Scan the lines below for the string "позднее" and copy every one that has it.

BEGIN TASK INPUT

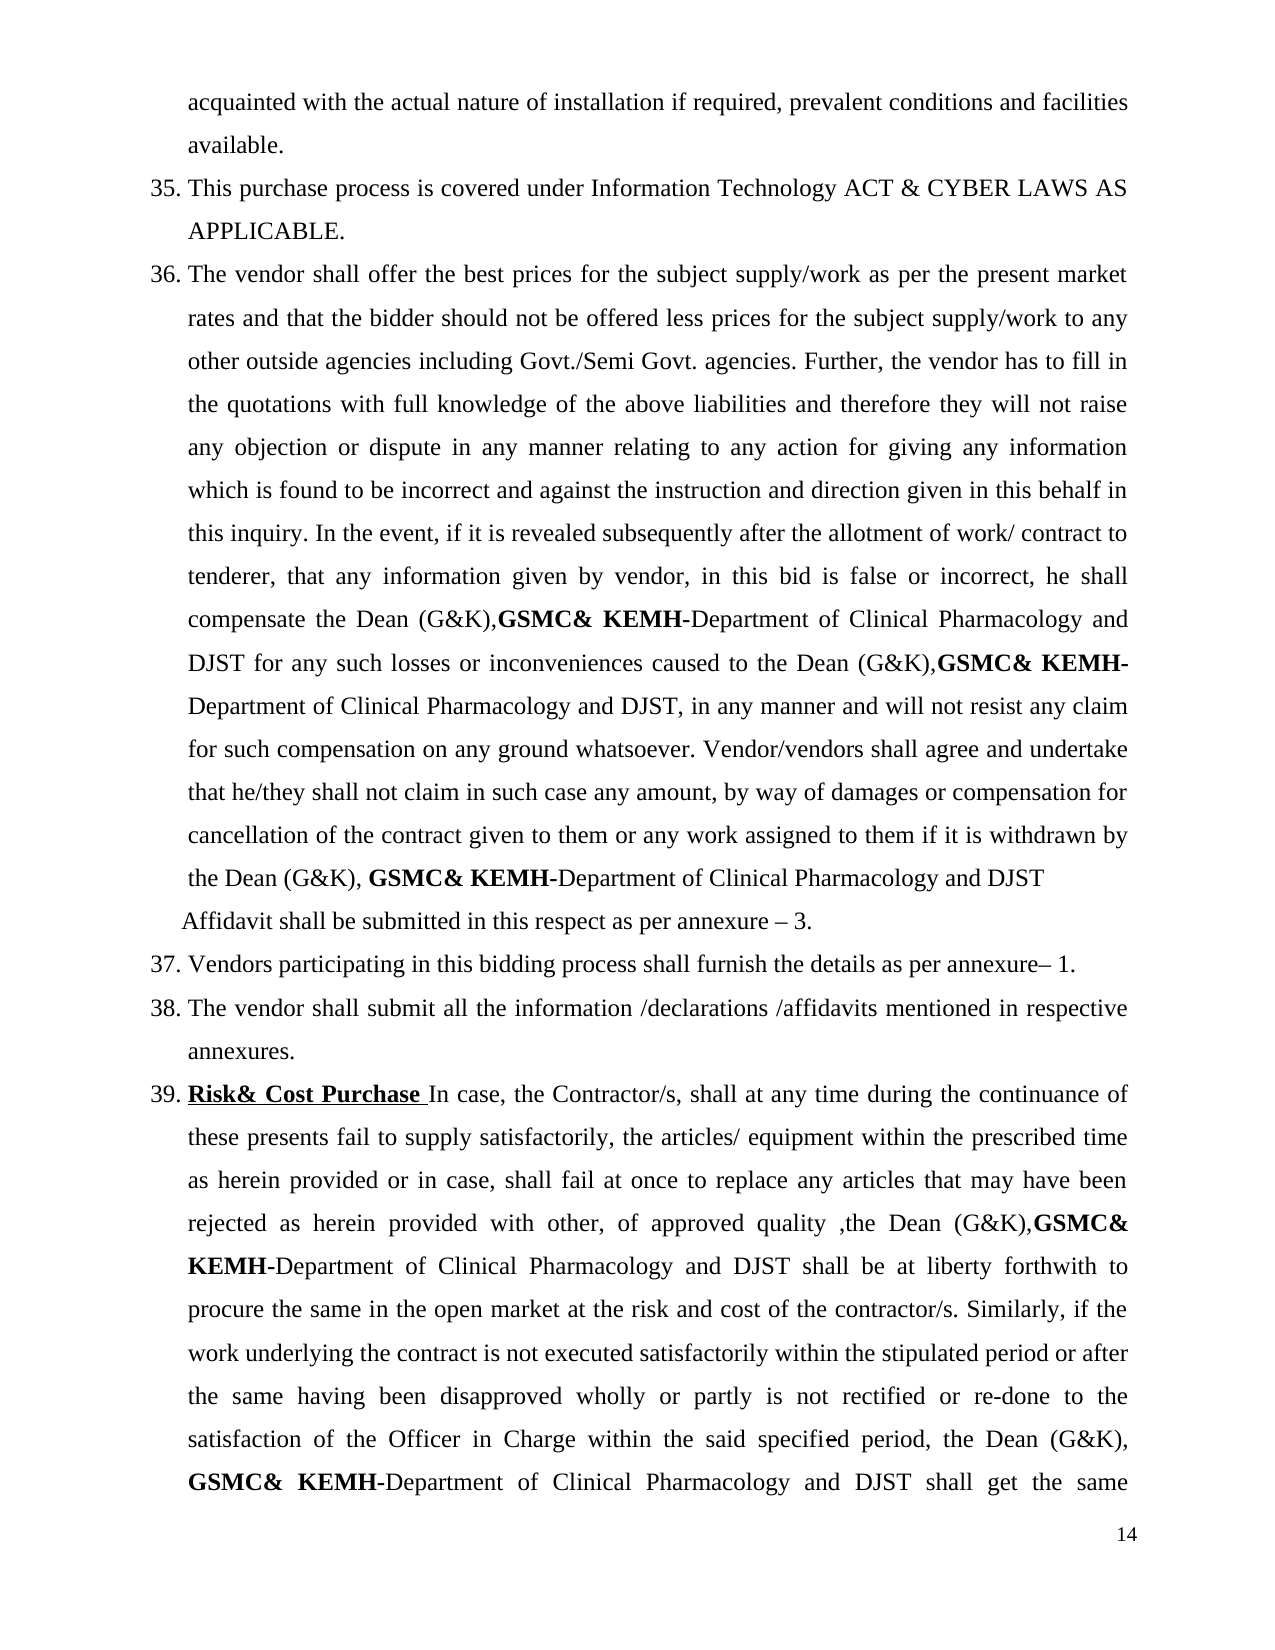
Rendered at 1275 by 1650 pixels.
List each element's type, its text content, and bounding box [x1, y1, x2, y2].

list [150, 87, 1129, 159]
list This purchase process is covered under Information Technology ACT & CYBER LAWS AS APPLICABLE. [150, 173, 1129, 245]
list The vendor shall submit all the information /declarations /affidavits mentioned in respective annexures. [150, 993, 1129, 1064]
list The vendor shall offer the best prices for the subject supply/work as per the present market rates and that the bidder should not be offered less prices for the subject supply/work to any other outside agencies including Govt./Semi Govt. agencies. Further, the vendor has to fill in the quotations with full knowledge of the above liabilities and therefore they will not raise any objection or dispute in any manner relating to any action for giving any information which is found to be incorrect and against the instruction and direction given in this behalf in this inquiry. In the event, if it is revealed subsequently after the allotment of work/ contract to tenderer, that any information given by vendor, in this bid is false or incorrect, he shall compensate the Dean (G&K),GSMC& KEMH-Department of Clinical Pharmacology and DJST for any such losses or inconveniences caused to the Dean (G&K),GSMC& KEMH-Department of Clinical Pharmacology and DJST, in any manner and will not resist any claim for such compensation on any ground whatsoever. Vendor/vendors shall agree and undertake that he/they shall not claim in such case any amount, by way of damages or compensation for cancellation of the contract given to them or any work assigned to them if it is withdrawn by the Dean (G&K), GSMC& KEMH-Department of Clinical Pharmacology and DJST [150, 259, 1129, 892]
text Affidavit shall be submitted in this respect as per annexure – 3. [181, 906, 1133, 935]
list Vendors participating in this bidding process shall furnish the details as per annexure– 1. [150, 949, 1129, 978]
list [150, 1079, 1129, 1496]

END TASK INPUT
BEGIN TASK INPUT

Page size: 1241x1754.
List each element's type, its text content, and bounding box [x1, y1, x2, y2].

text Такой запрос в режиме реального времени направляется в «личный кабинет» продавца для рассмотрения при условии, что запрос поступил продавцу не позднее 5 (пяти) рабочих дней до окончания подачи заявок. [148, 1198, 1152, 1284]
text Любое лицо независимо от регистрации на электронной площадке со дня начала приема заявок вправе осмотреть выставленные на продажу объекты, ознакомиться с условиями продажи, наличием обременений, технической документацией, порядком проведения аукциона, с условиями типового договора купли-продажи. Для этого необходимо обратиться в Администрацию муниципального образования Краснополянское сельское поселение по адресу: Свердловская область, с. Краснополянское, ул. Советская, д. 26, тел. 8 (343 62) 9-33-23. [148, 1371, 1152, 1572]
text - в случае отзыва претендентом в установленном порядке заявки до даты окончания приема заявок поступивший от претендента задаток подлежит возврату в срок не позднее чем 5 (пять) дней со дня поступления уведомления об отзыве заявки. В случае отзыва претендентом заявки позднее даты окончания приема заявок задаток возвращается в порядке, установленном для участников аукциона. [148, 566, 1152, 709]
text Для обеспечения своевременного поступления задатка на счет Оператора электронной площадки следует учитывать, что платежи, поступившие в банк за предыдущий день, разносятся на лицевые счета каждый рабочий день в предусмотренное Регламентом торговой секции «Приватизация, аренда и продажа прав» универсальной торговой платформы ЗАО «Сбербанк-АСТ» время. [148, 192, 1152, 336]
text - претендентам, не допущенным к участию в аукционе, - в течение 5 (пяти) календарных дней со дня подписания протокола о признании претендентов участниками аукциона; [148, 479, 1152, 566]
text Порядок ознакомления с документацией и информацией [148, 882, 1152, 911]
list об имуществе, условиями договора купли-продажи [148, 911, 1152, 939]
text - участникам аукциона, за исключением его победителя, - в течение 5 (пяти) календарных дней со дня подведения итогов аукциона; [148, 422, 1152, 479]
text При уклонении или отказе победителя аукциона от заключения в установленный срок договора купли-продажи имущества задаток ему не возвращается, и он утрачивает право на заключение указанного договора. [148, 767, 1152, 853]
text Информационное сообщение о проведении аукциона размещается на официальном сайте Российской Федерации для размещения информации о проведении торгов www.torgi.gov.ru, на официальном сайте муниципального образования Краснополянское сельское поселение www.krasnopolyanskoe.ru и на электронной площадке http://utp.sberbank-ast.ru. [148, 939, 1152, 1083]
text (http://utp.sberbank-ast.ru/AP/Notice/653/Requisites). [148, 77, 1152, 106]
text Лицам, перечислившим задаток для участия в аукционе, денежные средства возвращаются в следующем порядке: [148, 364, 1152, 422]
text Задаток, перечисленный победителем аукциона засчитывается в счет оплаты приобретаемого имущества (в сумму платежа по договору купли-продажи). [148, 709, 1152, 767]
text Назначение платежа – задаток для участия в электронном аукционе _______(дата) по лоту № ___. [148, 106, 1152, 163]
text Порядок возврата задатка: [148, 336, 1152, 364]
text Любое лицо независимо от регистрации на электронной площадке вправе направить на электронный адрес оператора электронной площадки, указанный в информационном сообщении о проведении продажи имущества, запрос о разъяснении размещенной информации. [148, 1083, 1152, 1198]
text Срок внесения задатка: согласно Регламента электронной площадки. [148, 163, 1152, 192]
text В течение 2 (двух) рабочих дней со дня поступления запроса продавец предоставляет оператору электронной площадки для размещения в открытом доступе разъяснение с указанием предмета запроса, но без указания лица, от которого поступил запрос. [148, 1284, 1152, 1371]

END TASK INPUT
BEGIN TASK INPUT

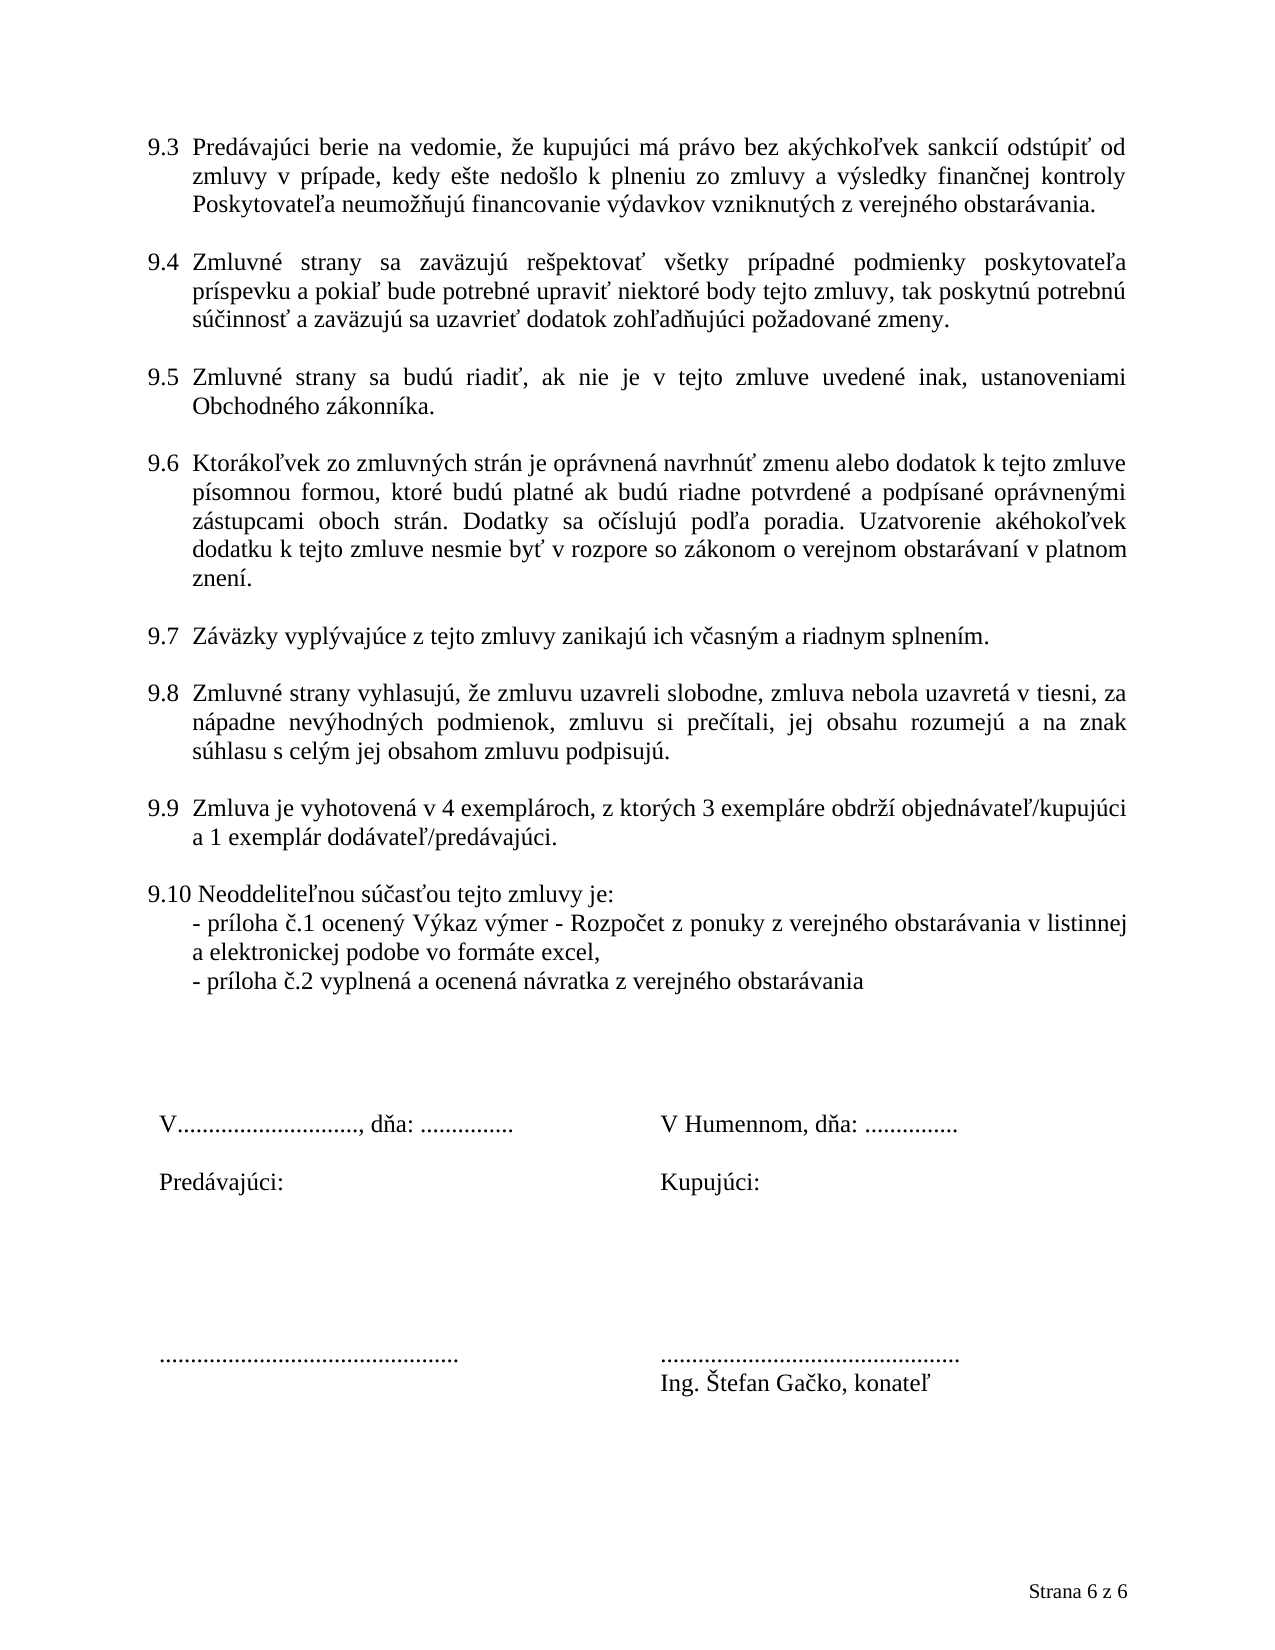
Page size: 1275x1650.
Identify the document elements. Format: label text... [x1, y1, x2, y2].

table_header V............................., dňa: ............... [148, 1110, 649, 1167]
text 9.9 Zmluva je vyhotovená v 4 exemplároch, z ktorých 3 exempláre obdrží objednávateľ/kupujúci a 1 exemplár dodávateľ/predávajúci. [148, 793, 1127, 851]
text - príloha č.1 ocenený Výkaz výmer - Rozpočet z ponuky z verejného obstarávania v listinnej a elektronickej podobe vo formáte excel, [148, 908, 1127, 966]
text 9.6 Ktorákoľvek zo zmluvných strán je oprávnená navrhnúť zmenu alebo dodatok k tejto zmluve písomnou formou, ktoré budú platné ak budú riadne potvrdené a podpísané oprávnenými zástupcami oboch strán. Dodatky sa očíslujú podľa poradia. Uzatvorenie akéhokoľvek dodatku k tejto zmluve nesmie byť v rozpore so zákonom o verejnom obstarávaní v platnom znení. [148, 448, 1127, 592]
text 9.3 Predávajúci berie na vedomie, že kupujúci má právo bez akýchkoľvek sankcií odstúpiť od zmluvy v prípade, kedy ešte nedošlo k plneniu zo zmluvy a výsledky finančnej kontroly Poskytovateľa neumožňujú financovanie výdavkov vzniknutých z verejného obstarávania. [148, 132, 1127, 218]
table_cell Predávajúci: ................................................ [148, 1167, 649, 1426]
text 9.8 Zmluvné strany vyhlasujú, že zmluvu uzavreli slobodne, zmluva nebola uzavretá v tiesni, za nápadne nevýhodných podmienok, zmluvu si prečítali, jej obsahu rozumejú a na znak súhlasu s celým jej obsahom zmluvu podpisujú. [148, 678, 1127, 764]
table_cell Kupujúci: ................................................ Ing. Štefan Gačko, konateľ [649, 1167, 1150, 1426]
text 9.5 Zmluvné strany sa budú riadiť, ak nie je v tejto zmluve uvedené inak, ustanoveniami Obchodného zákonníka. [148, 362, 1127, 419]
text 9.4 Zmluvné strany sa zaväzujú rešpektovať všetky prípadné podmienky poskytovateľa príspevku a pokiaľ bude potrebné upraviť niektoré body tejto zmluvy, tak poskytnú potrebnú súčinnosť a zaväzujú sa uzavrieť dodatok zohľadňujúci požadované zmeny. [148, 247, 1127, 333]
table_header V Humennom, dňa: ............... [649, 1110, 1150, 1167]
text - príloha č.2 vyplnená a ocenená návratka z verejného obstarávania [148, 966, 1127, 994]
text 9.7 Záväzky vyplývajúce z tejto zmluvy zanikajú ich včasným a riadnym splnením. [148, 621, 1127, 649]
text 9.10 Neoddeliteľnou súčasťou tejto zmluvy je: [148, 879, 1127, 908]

END TASK INPUT

OUTPUT OF THE TASK:
text Такой запрос в режиме реального времени направляется в «личный кабинет» продавца для рассмотрения при условии, что запрос поступил продавцу не позднее 5 (пяти) рабочих дней до окончания подачи заявок. [148, 1198, 1152, 1284]
text - в случае отзыва претендентом в установленном порядке заявки до даты окончания приема заявок поступивший от претендента задаток подлежит возврату в срок не позднее чем 5 (пять) дней со дня поступления уведомления об отзыве заявки. В случае отзыва претендентом заявки позднее даты окончания приема заявок задаток возвращается в порядке, установленном для участников аукциона. [148, 566, 1152, 709]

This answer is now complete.